In a remarkably imaginative piece of casting, Roy Scheider, best known at the time for playing shrewd, essentially undemonstrative men in The French Connection and Jaws, is Joe Gideon. Because Joe is so obviously Bob Fosse, you worry at first that Scheider will be expected to be no more than Fosse’s on-screen proxy and it’s a very challenging role. The director’s self-portraiture in All That Jazz has been compared to Fellini’s in 8½ but Fosse’s thoroughgoing self-criticism gives the actor representing him less scope to be sympathetic than Marcello Mastroianni had.
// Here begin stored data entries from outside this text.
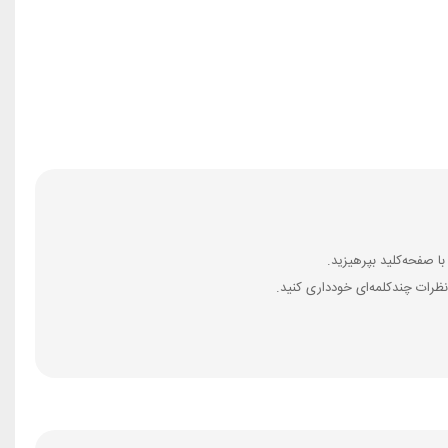
ظرات چندکلمه‌‌ای خودداری کنید.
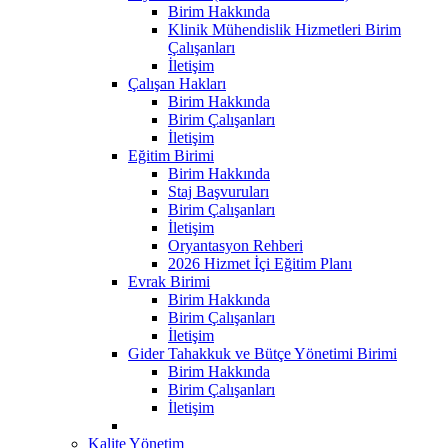
Birim Hakkında
Klinik Mühendislik Hizmetleri Birim
Çalışanları
İletişim
Çalışan Hakları
Birim Hakkında
Birim Çalışanları
İletişim
Eğitim Birimi
Birim Hakkında
Staj Başvuruları
Birim Çalışanları
İletişim
Oryantasyon Rehberi
2026 Hizmet İçi Eğitim Planı
Evrak Birimi
Birim Hakkında
Birim Çalışanları
İletişim
Gider Tahakkuk ve Bütçe Yönetimi Birimi
Birim Hakkında
Birim Çalışanları
İletişim
Kalite Yönetim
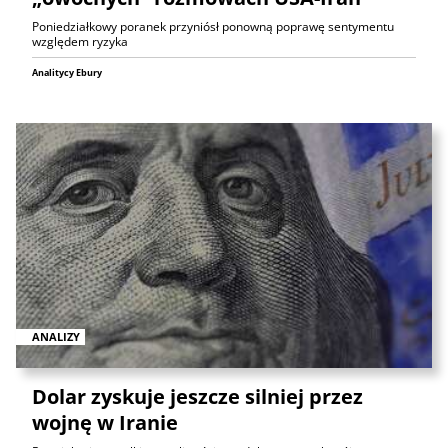
Poniedziałkowy poranek przyniósł ponowną poprawę sentymentu
względem ryzyka
Analitycy Ebury
ANALIZY
Dolar zyskuje jeszcze silniej przez
wojnę w Iranie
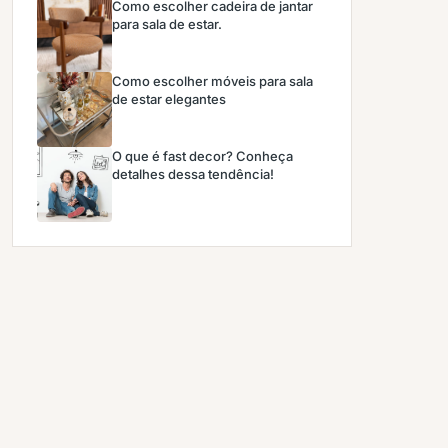
Como escolher cadeira de jantar
para sala de estar.
Como escolher móveis para sala
de estar elegantes
O que é fast decor? Conheça
detalhes dessa tendência!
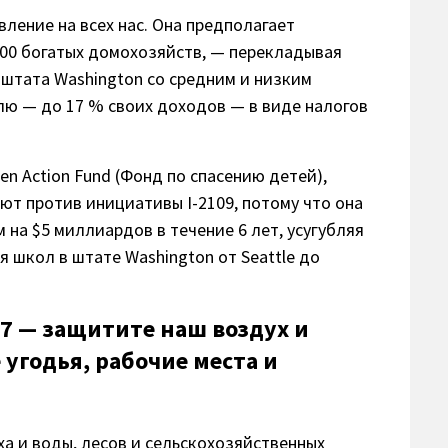
ление на всех нас. Она предполагает
000 богатых домохозяйств, — перекладывая
штата Washington со средним и низким
ю — до 17 % своих доходов — в виде налогов
ldren Action Fund (Фонд по спасению детей),
ют против инициативы I-2109, потому что она
на $5 миллиардов в течение 6 лет, усугубляя
 школ в штате Washington от Seattle до
7 — защитите наш воздух и
 угодья, рабочие места и
а и воды, лесов и сельскохозяйственных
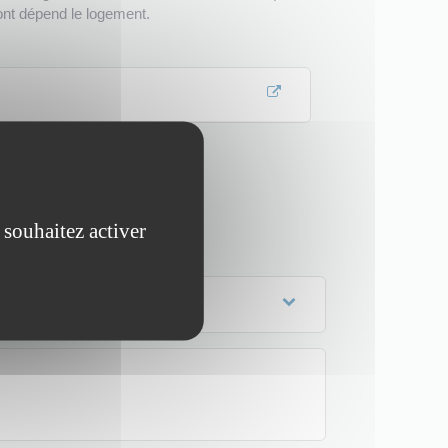
dont dépend le logement.
irie/services-publics/droits-et-
 souhaitez activer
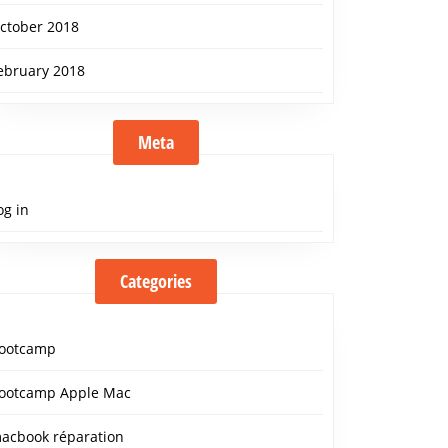
ctober 2018
ebruary 2018
Meta
og in
Categories
ootcamp
ootcamp Apple Mac
acbook réparation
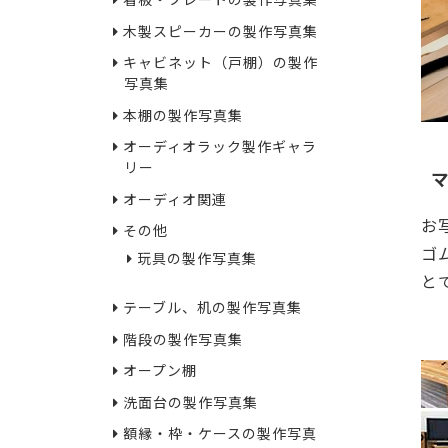
看板・プレートの製作写真集
木製スピーカーの製作写真集
キャビネット（戸棚）の製作
写真集
本棚の製作写真集
オーディオラック製作ギャラ
リー
オーディオ関連
お
その他
ゴ
玩具の製作写真集
と
テーブル、机の製作写真集
13
階段の製作写真集
オープン棚
洗面台の製作写真集
額縁・枠・ケースの製作写真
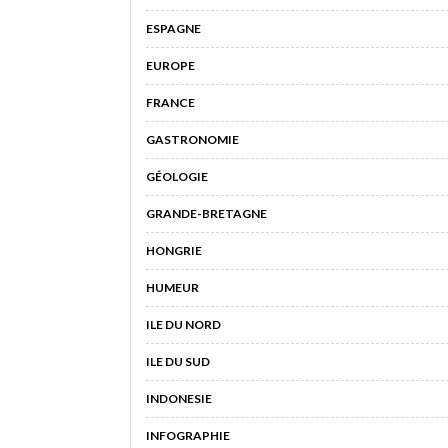
ESPAGNE
EUROPE
FRANCE
GASTRONOMIE
GÉOLOGIE
GRANDE-BRETAGNE
HONGRIE
HUMEUR
ILE DU NORD
ILE DU SUD
INDONESIE
INFOGRAPHIE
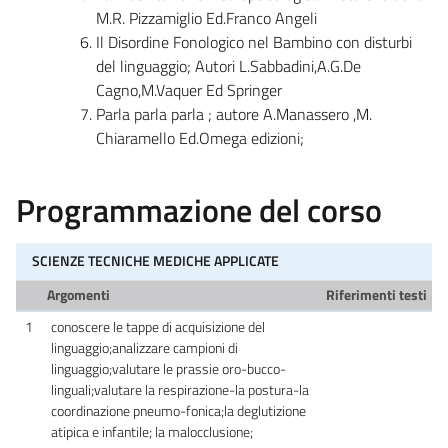
M.R. Pizzamiglio Ed.Franco Angeli
Il Disordine Fonologico nel Bambino con disturbi
del linguaggio; Autori L.Sabbadini,A.G.De
Cagno,M.Vaquer Ed Springer
Parla parla parla ; autore A.Manassero ,M.
Chiaramello Ed.Omega edizioni;
Programmazione del corso
SCIENZE TECNICHE MEDICHE APPLICATE
Argomenti
Riferimenti testi
1
conoscere le tappe di acquisizione del
linguaggio;analizzare campioni di
linguaggio;valutare le prassie oro-bucco-
linguali;valutare la respirazione-la postura-la
coordinazione pneumo-fonica;la deglutizione
atipica e infantile; la malocclusione;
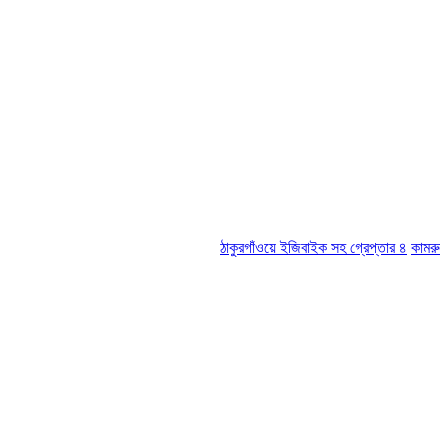
ঠাকুরগাঁওয়ে ইজিবাইক সহ গ্রেপ্তার ৪
কামরুল-জসিম প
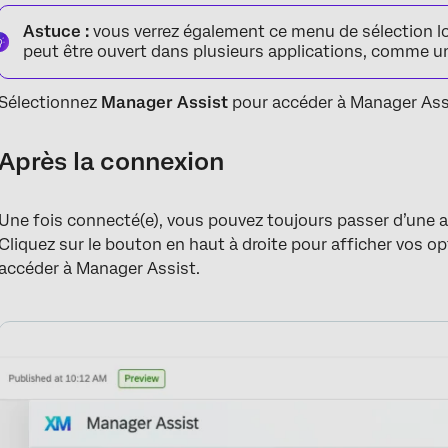
Astuce :
vous verrez également ce menu de sélection lo
peut être ouvert dans plusieurs applications, comme u
Sélectionnez
Manager Assist
pour accéder à Manager Ass
Après la connexion
Une fois connecté(e), vous pouvez toujours passer d’une a
Cliquez sur le bouton en haut à droite pour afficher vos o
accéder à Manager Assist.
It’s to Scheider’s credit that he overcomes this difficulty – that he makes Joe a charismatic and, in some respects, likeable bastard. (Fosse may well have enjoyed that, of course.) And Scheider’s electricity is a revelation. Of the many women in Joe’s life, the main ones are played by Leland Palmer (Audrey, supposedly based on Gwen Verdon), Ann Reinking (Katie) and Erszebet Foldi (Michelle). Although she’s incarnated by Jessica Lange, the least successful female character is the Angel of Death, who converses with Joe. The Angel is relatively disappointing probably because she’s an idea rather than a character. Among the men, John Lithgow is amusing as the bitchy rival director brought in to stage Joe’s show when he’s in hospital. Cliff Gorman is so good as the subversive stand-up he makes you wish that he, rather than Dustin Hoffman, had played the lead in the film Lenny (Gorman had played the role in Julian Barry’s play on Broadway). Fosse’s accustomed flair for realising the tawdry vitality of show business is particularly in evidence in the sequences where the teenage Joe (Keith Gordon) is performing in burlesque clubs. The movie is also a celebration of the bodies of dancers, especially female dancers. (The cinematographer was Giuseppe Rotunno.) Viewed at this distance in time, All That Jazz makes you nostalgic for the days when a film like this could be made in Hollywood (by 20th Century Fox) and a film-maker was prepared to put his life on screen in such an idiosyncratic and exhilarating way.